If you think you or your small business are safe because you haven’t really done anything wrong, and no court would ever hold you liable, then you haven’t been paying attention to the current state of patent litigation where small businesses are sued for using copy machines. Without some of us fighting back, the incentives for patent trolls won’t change.
A broken incentive structure….still broken
Patent trolls like Sable proliferate because of a distorted incentive structure fueled by the astronomical costs associated with defending against even bogus patent claims. According to the 2019 Report of the Economic Survey by the American Intellectual Property Law Association, the median litigation cost for defending claims of patent infringement brought by a non-practicing entity through trial and appeal was staggering \$4,500,000 for big cases (i.e., cases with more than \$25 million at risk). Even for small cases that had less than $1 million at stake, the median defense cost was \$750,000.
Knowing that most defendants will settle at a percentage of their expected litigation costs long before infringement claims see the inside of a courtroom, patent trolls see only upside from each additional lawsuit they file. Their business model is built around filing as many lawsuits as possible regardless of the strength of their legal claims, because they know most defendants will pay to settle before the merits of their case are put to the test. They therefore take vague technology patents issued years ago and apply them as broadly as imaginable to new technologies and new companies. Most of these trolls are non-practicing entities who don’t have their own products in the marketplace but merely exist to extract a tax on other companies.
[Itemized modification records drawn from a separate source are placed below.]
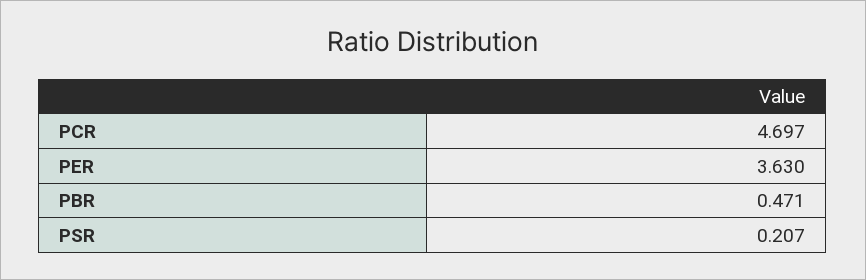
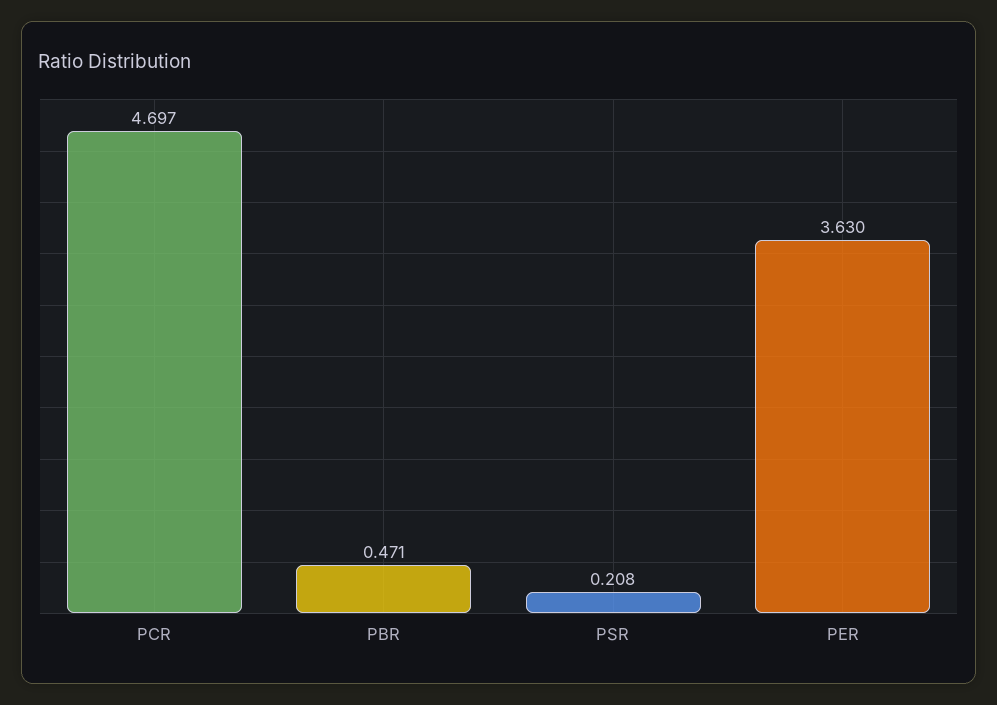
  {
    "PCR": 4.697,
    "PER": 3.63,
    "PBR": 0.471,
-   "PSR": 0.207
+   "PSR": 0.208
  }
After declining in numbers for a few years, patent lawsuits were up last year about 12% over 2019, and increased activity by non-practicing entities buying patents suggested even further growth among such lawsuits in the future. The Electronic Frontier Foundation observed similar increases in patent troll filings in 2020, highlighted a case where one patent troll decided that the middle of a pandemic was a good time to sue a company that makes COVID-19 tests, and noted that “some patent owners actually saw the rise of the COVID-19 health emergency as a business opportunity.” This trend is showing no signs of slowing down — according to a recent report, there was a 43.3% increase in patent litigation in Q1 of 2021 compared to the same period a year ago, and non-practicing entities had their busiest Q1 since 2015, fueled by the litigation finance industry that is flush with capital.
To reaffirm what we’ve always said: Cloudflare is a strong supporter of the patent system. The 160+ patents we’ve been issued to date give us the ability to run our business with confidence by marketing and providing our services around the world, innovating on our existing products, and developing new products. But patent trolls live in a world where they allege fictional potential uses of their patents without having to make the investment to hire and pay employees or identify and satisfy the demands of the marketplace. Project Jengo is intended to address this distorted incentive structure by imposing real costs on the filing of meritless patent lawsuits. With your help, we can again send the message that by filing the wrong case, patent trolls risk losing not just a single lawsuit but a whole lot more.
We hope you’re all rested and ready to begin again the hunt for prior art!